**LEESTEKST:**
=======

Opgave 8
Automobiliteit omlaag
Een politieke partij wil van het milieu een belangrijk thema maken. De partij wil met name de uitstoot van het schadelijke CO2 door het autoverkeer terugdringen.
Bij het opstellen van het actieplan gaat de partij uit van de volgende gegevens:
•De prijs van een liter benzine bedraagt € 1,20.
•De prijselasticiteit van de vraag naar benzine bij die prijs bedraagt 0,25.
•Per verbruikte liter benzine komt 2,5 kilo CO2 in de atmosfeer terecht.
In het actieplan van de partij staan de volgende maatregelen:
1 Invoeren van rekeningrijden: de automobilist betaalt per gereden kilometer een bedrag aan de overheid.
2 Fors verhogen van de accijns op benzine.
3 Extra investeren in het openbaar vervoer.
4 Verlagen van de prijs van het openbaar vervoer.
De partij verwacht dat door de uitvoering van het actieplan de vraaglijn naar benzine verschuift van V1 naar V2 (zie figuur 3).

=======

**RUWE GEGEVENS:**
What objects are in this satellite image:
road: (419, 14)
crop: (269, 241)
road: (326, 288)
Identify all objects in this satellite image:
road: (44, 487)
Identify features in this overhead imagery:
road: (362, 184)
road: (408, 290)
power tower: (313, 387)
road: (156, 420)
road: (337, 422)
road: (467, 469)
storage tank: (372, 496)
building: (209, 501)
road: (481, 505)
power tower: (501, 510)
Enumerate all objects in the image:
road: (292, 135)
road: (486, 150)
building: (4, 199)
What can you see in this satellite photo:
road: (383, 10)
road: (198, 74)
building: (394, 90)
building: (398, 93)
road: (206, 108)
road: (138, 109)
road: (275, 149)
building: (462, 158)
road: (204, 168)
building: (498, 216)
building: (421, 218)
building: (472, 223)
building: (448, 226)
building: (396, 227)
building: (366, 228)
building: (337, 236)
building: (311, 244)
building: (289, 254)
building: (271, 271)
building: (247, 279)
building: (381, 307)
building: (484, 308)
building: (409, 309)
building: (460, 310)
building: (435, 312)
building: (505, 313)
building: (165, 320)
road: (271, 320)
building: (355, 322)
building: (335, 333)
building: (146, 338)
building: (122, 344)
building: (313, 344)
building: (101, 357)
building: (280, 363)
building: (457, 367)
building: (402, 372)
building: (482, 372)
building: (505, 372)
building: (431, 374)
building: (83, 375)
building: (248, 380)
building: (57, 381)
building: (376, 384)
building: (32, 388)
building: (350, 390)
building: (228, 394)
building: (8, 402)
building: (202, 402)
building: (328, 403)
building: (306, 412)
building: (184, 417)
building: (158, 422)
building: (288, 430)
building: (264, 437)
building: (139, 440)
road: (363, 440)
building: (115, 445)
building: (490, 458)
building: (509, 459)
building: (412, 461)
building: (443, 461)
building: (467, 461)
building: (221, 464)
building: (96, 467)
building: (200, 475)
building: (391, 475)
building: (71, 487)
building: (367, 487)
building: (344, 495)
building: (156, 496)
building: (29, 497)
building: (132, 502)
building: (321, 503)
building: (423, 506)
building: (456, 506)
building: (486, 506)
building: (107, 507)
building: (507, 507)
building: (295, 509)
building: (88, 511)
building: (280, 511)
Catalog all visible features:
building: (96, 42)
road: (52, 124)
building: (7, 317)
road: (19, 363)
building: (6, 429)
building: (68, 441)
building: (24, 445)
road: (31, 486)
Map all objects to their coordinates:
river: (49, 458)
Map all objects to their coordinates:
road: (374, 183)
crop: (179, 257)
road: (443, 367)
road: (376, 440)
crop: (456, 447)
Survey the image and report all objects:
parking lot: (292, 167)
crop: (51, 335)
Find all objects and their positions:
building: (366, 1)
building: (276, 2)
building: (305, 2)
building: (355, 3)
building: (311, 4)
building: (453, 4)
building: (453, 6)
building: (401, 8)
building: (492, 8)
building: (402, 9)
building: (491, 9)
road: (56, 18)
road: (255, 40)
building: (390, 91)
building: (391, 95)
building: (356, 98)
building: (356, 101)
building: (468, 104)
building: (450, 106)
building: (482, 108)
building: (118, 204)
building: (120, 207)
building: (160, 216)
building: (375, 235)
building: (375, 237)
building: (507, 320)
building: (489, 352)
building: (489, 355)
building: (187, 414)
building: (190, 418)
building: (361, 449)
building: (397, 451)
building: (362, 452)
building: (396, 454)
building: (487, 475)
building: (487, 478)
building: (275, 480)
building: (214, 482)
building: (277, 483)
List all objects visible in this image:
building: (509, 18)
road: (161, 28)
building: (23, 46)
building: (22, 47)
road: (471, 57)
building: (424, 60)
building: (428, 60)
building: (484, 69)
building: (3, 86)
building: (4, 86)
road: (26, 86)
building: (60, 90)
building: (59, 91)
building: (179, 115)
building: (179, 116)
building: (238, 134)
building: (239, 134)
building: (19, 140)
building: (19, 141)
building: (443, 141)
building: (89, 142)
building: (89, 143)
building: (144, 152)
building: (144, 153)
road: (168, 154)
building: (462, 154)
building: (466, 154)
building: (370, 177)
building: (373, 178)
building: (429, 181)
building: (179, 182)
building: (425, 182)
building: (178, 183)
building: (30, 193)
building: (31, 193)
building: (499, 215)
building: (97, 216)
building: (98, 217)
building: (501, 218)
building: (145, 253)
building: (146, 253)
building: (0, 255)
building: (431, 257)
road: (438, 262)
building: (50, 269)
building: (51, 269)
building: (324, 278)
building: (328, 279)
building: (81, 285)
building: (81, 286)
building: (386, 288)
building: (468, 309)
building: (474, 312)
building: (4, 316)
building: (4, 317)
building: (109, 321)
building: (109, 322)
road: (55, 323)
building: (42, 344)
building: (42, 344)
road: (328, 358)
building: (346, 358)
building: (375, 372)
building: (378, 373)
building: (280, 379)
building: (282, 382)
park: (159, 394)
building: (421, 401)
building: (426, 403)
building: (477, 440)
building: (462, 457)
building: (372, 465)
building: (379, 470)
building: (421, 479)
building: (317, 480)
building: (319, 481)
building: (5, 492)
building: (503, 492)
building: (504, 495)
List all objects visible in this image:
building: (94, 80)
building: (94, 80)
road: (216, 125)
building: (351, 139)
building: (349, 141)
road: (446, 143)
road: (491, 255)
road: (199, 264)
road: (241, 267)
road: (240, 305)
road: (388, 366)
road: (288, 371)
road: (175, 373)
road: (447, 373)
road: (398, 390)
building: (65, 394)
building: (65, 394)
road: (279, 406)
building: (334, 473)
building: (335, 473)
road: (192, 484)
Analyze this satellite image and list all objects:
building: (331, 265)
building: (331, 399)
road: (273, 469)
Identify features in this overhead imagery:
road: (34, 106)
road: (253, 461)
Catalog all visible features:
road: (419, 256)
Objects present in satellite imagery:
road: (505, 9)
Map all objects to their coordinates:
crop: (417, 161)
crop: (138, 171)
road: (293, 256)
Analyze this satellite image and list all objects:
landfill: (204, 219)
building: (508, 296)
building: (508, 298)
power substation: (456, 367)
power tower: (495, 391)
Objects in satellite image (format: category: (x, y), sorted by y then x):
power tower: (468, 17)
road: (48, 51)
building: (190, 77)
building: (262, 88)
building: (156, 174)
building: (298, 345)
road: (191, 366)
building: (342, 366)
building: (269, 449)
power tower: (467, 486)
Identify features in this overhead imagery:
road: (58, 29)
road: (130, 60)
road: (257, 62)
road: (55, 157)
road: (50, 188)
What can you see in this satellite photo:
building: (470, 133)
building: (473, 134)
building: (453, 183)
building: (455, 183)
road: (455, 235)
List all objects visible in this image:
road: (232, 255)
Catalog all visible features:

=======

**OPDRACHT A:**
Welke maatregelen noemt het actieplan in de leestekst over automobiliteit? Som ze allemaal op.
**OPDRACHT B:**
Schrijf een vervolg op de leestekst over het terugdringen van automobiliteit, te beginnen na de laatste zin.

**ANTWOORD A:**
1. Invoeren van rekeningrijden: de automobilist betaalt per gereden kilometer een bedrag aan de overheid.
2. Fors verhogen van de accijns op benzine.
3. Extra investeren in het openbaar vervoer.
4. Verlagen van de prijs van het openbaar vervoer.

**ANTWOORD B:**
1p 20 Gaat men in het actieplan uit van een prijselastische of van een prijsinelastische vraag naar benzine? Verklaar het antwoord.
Stel dat men in het actieplan als doel stelt de uitstoot van CO2 per jaar met 1 miljard kilo te verminderen.
2p 21 Laat met een berekening zien dat de gevraagde hoeveelheid benzine met 8% moet afnemen om dat doel te bereiken.
2p 22 Bereken met hoeveel procent de benzineprijs moet stijgen om die afname van de gevraagde hoeveelheid te bereiken.
2p 23 Door welke maatregelen in het actieplan kan de vraaglijn verschuiven van V1 naar V2?
Over autogebruik zijn de onderstaande twee uitspraken gegeven:
uitspraak 1
Als de milieukosten van autogebruik in de benzineprijs worden doorberekend, zijn deze milieukosten een voorbeeld van een negatief extern effect.
uitspraak 2
Als autorijden duurder wordt, daalt daardoor het reële inkomen van automobilisten.
2p 24 Geef voor elke uitspraak aan of deze juist of onjuist is.
figuur 3
00 1,20
5 prijs benzine
(€ per liter)
hoeveelheid benzine (x 1 miljard liter per jaar)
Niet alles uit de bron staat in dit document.